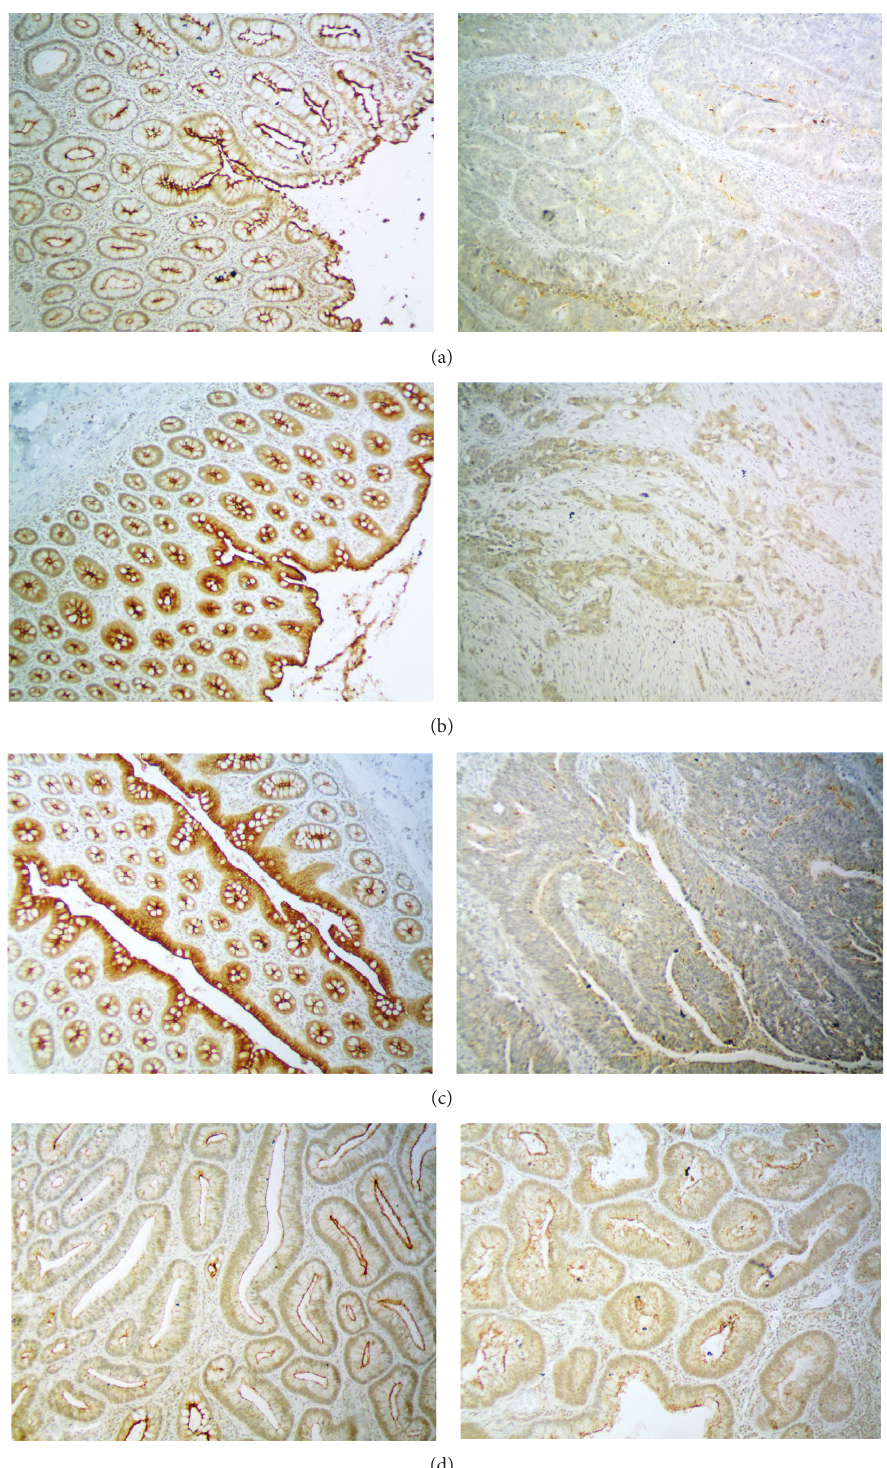
Figure 2: Immunohistochemical staining examples of mucin-like protocadherin in tissue samples. (a–c) Three examples of adenocarcinoma (AC) and matched normal colonic mucosa (NC). Two of the samples were classified as negative for membrane expression (a, b) and one as of low expression (c); (d) two examples of adenomas with moderate mucin-like protocadherin membrane expression; magnification ×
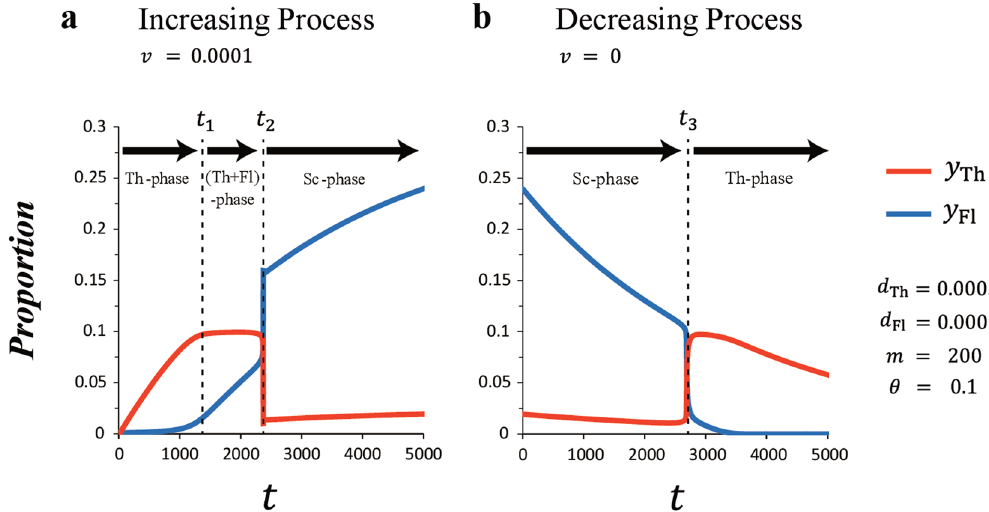
Figure 2. Population dynamics of territory holders and floaters within territorial competition. Model parameters are d Th = 0.0003, d Fl = 0.0003, m = 200 and θ = 0.1. The time step t is arbitrary. The red (blue) lines denote the proportion of territory holders (floaters). ( a ) Result in increasing stage. In this process, y Th (0) = y Fl (0) = 0 and v = 0.0001. The final time step T is 5000. The phases transit as Th → (Th + Fl) → Sc as follows. When 0 < t < t 1 , all fish can hold their own territories in rapids at low proportion. When t 1 < t < t 2 , all territory sites are occupied ( y Th = 0.1), and surplus fish become floaters. When t 2 < t , all fish give up their own territories and form a school. ( b ) Result in decreasing stage. In this process, y Th|dec. (0) = y Th|inc. ( T ), y Fl|dec. (0) = y Fl|inc. ( T ) and v = 0. The phases transit as Sc → Th as follows. When 0 < t < t 3 , all fish are floaters and cannot hold their own territories. However, when t 3 < t , territories are directly reformed from the state of a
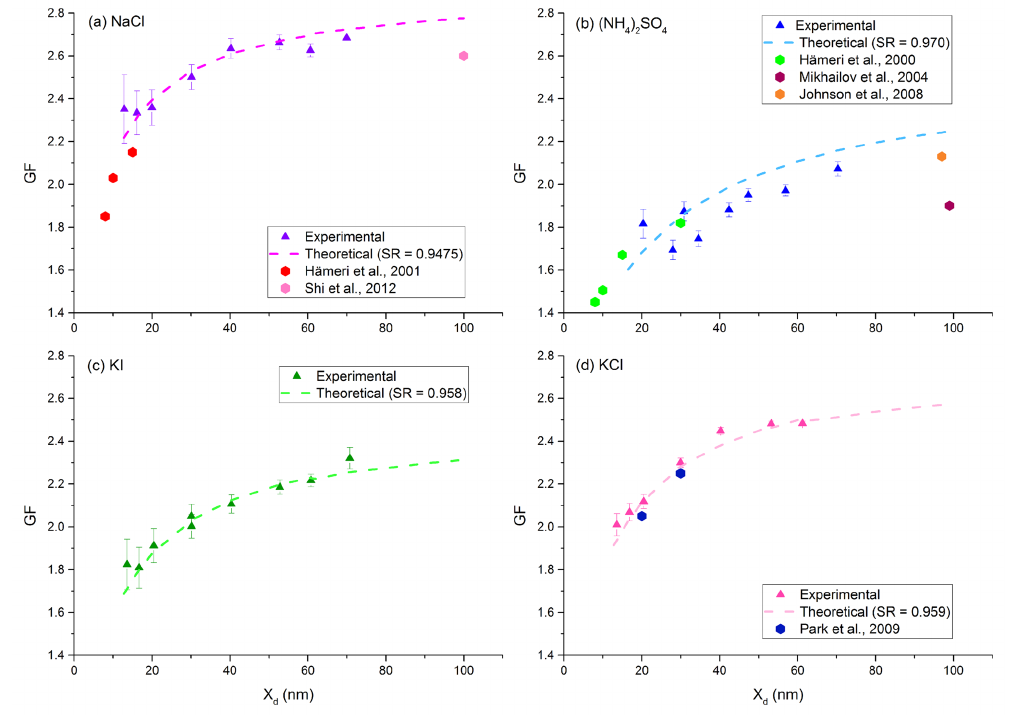
Figure 2. Growth factor as a function of dry particle diameter ( X d ) for NaCl (a) , (NH 4 ) 2 SO 4 (b) , KI (c) , and KCl (d) .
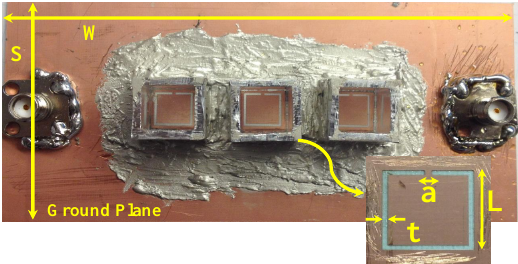
Figure 9. The fabricated MIS system, where L = 7.5 mm, t = a = 0.5 mm, W = 100 mm, and S = 50 mm.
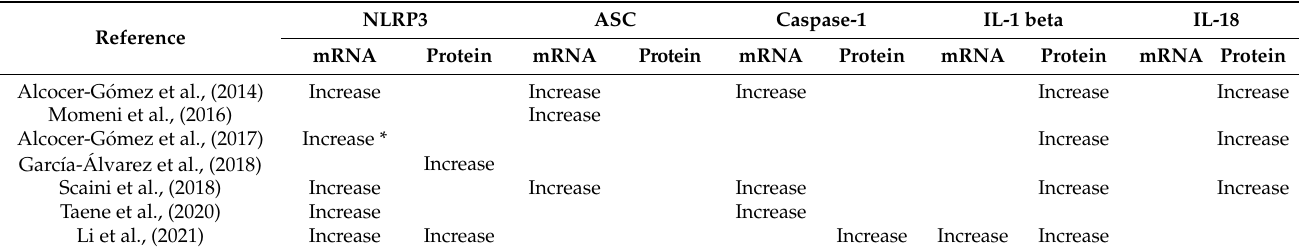
Table 2. Protein and Gene Expression Levels of the NLRP3 Inflammasome in Mood Disorder Studies. No studies measured ASC protein levels. * Denotes one study which demonstrated decreased levels of the NLRP3 inflammasome specifically in MDD patients taking medication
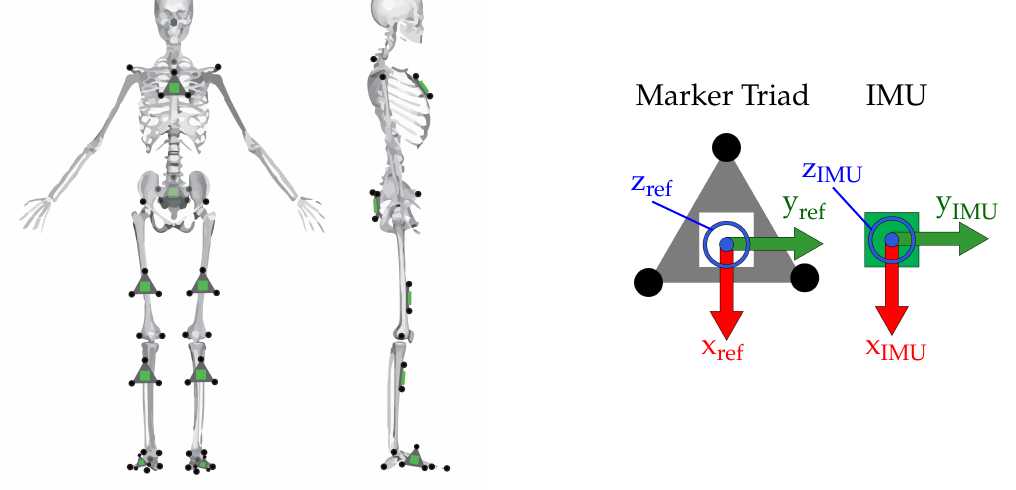
Figure 1. ( Left ) Placement of the reflective markers (black circles) and IMUs (green squares) on the subject. IMUs on the thigh and shank were not placed precisely, and location varied both vertically and in the transverse plane. ( Right ) A blown-up illustration of the marker triads with three markers affixed and IMU. Coordinate system of the IMU was known a priori, and the comparison reference coordinate system of the marker triad was constructed to match. Image from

* _Exercise details_
Transcribe word for word only the lines from the one with "Figure 2. Population" through the end of the listing; every picture is to be omitted.

* _Exercise response_
Figure 2. Population dynamics of territory holders and floaters within territorial competition. Model parameters are d Th = 0.0003, d Fl = 0.0003, m = 200 and θ = 0.1. The time step t is arbitrary. The red (blue) lines denote the proportion of territory holders (floaters). ( a ) Result in increasing stage. In this process, y Th (0) = y Fl (0) = 0 and v = 0.0001. The final time step T is 5000. The phases transit as Th → (Th + Fl) → Sc as follows. When 0 < t < t 1 , all fish can hold their own territories in rapids at low proportion. When t 1 < t < t 2 , all territory sites are occupied ( y Th = 0.1), and surplus fish become floaters. When t 2 < t , all fish give up their own territories and form a school. ( b ) Result in decreasing stage. In this process, y Th|dec. (0) = y Th|inc. ( T ), y Fl|dec. (0) = y Fl|inc. ( T ) and v = 0. The phases transit as Sc → Th as follows. When 0 < t < t 3 , all fish are floaters and cannot hold their own territories. However, when t 3 < t , territories are directly reformed from the state of a
Figure 2. Growth factor as a function of dry particle diameter ( X d ) for NaCl (a) , (NH 4 ) 2 SO 4 (b) , KI (c) , and KCl (d) .
Figure 9. The fabricated MIS system, where L = 7.5 mm, t = a = 0.5 mm, W = 100 mm, and S = 50 mm.
Table 2. Protein and Gene Expression Levels of the NLRP3 Inflammasome in Mood Disorder Studies. No studies measured ASC protein levels. * Denotes one study which demonstrated decreased levels of the NLRP3 inflammasome specifically in MDD patients taking medication
Figure 1. ( Left ) Placement of the reflective markers (black circles) and IMUs (green squares) on the subject. IMUs on the thigh and shank were not placed precisely, and location varied both vertically and in the transverse plane. ( Right ) A blown-up illustration of the marker triads with three markers affixed and IMU. Coordinate system of the IMU was known a priori, and the comparison reference coordinate system of the marker triad was constructed to match. Image from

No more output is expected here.